***** 確認用の文章

ウクライナのゼレンスキー大統領は侵攻前であっても米欧が対ロ制裁に踏み切るべきだとの考えを示している。
ブリンケン氏は「抑止効果を失うので必要になるまで引き金を引きたくない」と語り、侵攻前に現在検討している大規模な金融・経済制裁を科すことに改めて否定的な考えを示した。
ロシアが侵攻すれば、安全保障や経済などに関するウクライナ支援を倍増するとも語った。米政府はこれまでも対戦車ミサイルのジャベリンや警戒艇、弾薬などを供与してきた。さらに強化する方針だが、NATOに加盟していないウクライナへの防衛義務はなく、軍派遣は否定する。
ロシアは20日、同日に終了予定だったベラルーシとの合同軍事演習の延長を決めた。終了後にベラルーシから撤収するはずだった推定3万人規模のロシア軍は展開を継続する。
ウクライナ北方のベラルーシ国境から100キロメートルほどに位置する首都キエフを攻撃するシナリオを想定しているとの見方があり、米政府は注視していた。
米ブルームバーグ通信によると、米国は同盟国にロシアが首都キエフだけでなく複数の都市を攻撃対象にしている可能性があると伝えた。北東部や南部も標的にしているおそれがある。

**********

ウクライナ情勢の文章のうち、「ウクライナのゼレンスキー大統」を含む語句で始まり「あり、米政府は注視していた。」で終わる部分を、「米政府」を「米国政府」に置き換えて書き出してください。

***** 保存データ

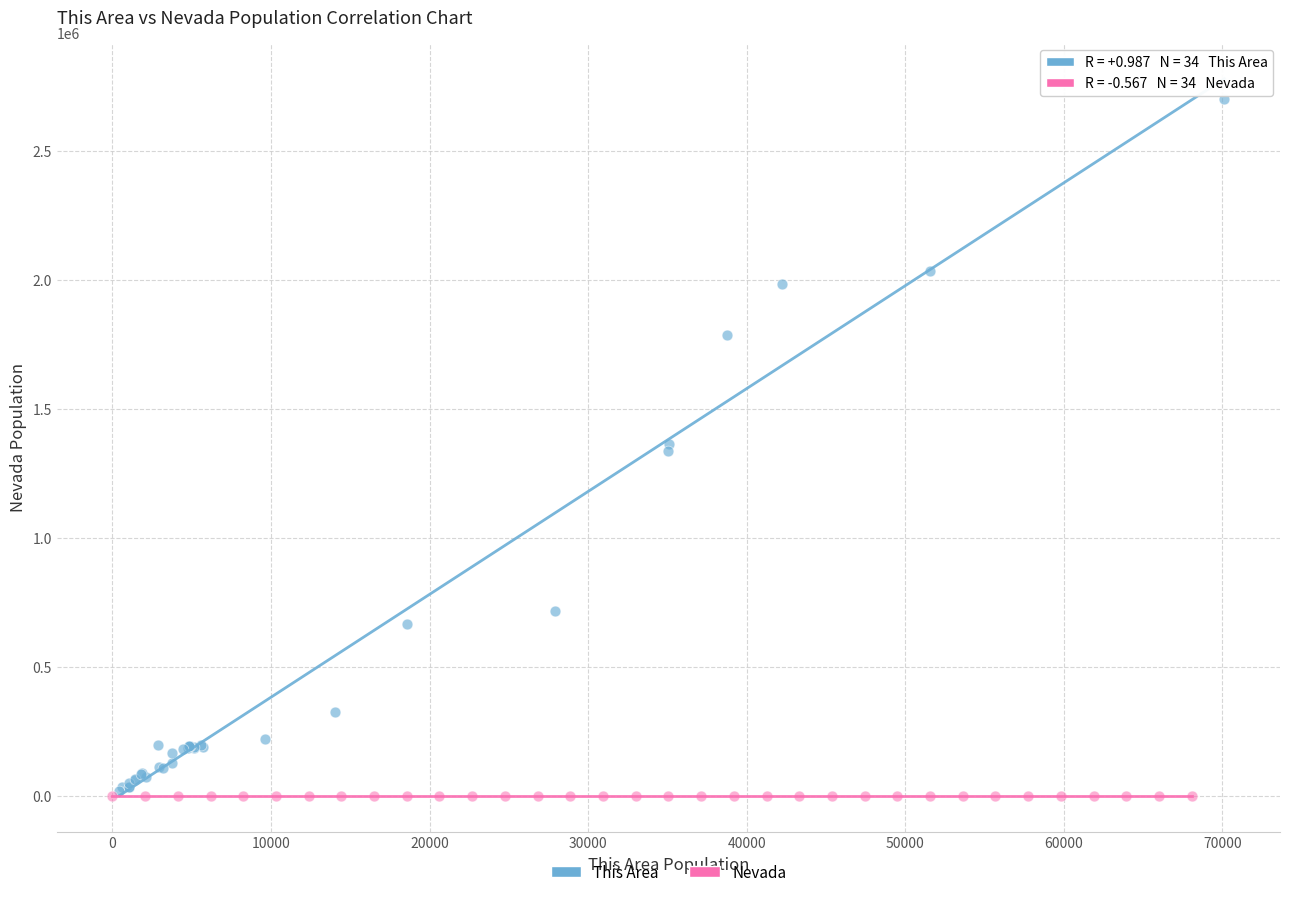

Which series reaches the maximum Y coordinate?

This Area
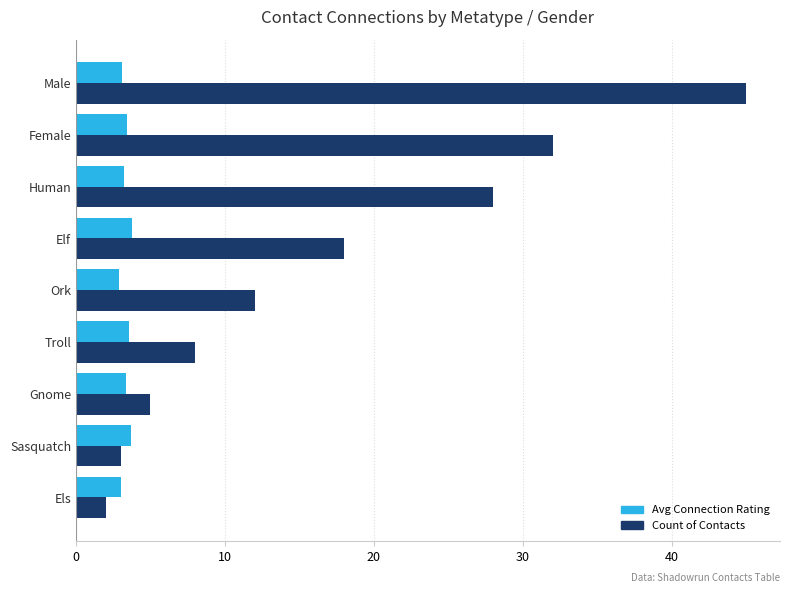

Which series has the largest total across all categories?

Count of Contacts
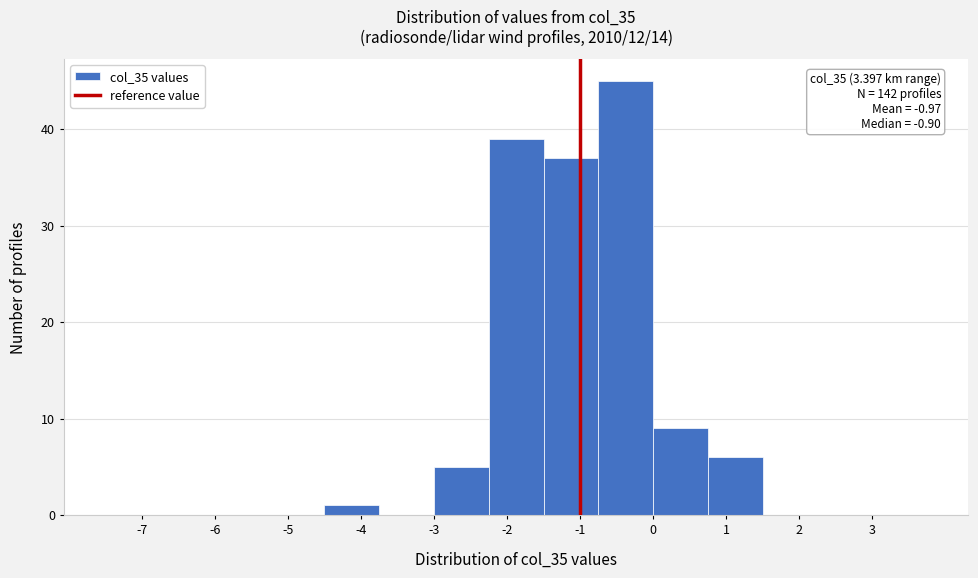

Over which range of the x-axis is the bar tallest?

-0.75 to 0.00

**********

出力結果:
ウクライナのゼレンスキー大統領は侵攻前であっても米欧が対ロ制裁に踏み切るべきだとの考えを示している。
ブリンケン氏は「抑止効果を失うので必要になるまで引き金を引きたくない」と語り、侵攻前に現在検討している大規模な金融・経済制裁を科すことに改めて否定的な考えを示した。
ロシアが侵攻すれば、安全保障や経済などに関するウクライナ支援を倍増するとも語った。米国政府はこれまでも対戦車ミサイルのジャベリンや警戒艇、弾薬などを供与してきた。さらに強化する方針だが、NATOに加盟していないウクライナへの防衛義務はなく、軍派遣は否定する。
ロシアは20日、同日に終了予定だったベラルーシとの合同軍事演習の延長を決めた。終了後にベラルーシから撤収するはずだった推定3万人規模のロシア軍は展開を継続する。
ウクライナ北方のベラルーシ国境から100キロメートルほどに位置する首都キエフを攻撃するシナリオを想定しているとの見方があり、米国政府は注視していた。